(Beginning of Records shown)

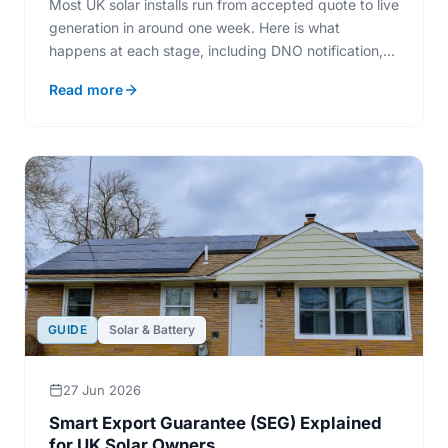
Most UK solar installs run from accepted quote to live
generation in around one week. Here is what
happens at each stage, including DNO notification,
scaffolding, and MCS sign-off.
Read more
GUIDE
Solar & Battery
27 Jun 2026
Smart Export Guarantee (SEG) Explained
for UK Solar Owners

(End of Records shown)
(Beginning of Records shown)

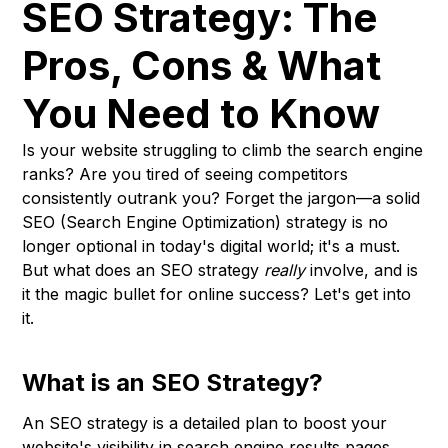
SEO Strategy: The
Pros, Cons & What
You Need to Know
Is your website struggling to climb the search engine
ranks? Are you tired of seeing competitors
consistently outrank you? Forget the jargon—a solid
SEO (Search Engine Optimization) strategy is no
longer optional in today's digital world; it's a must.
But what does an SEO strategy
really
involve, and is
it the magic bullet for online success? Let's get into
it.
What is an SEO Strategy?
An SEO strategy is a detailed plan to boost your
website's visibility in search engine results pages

(End of Records shown)
(Beginning of Records shown)

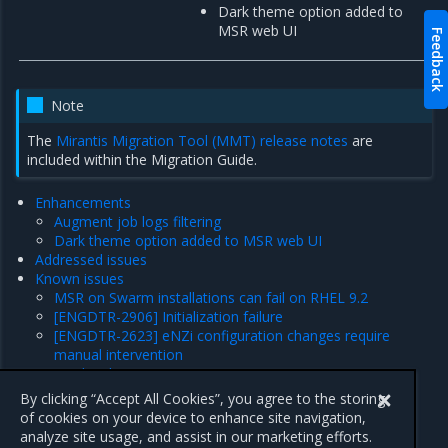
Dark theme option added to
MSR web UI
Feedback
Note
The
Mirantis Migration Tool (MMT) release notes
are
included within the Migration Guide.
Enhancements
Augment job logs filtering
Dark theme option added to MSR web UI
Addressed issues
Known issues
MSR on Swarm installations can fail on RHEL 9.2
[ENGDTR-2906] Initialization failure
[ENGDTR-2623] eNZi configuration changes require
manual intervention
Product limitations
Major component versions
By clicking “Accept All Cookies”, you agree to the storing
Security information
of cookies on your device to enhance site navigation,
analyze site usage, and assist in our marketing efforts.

(End of Records shown)

What you are asked to do | Each line above with the string "Dark" in it should be located and copied.

Solution to this exercise |
Dark theme option added to
Dark theme option added to MSR web UI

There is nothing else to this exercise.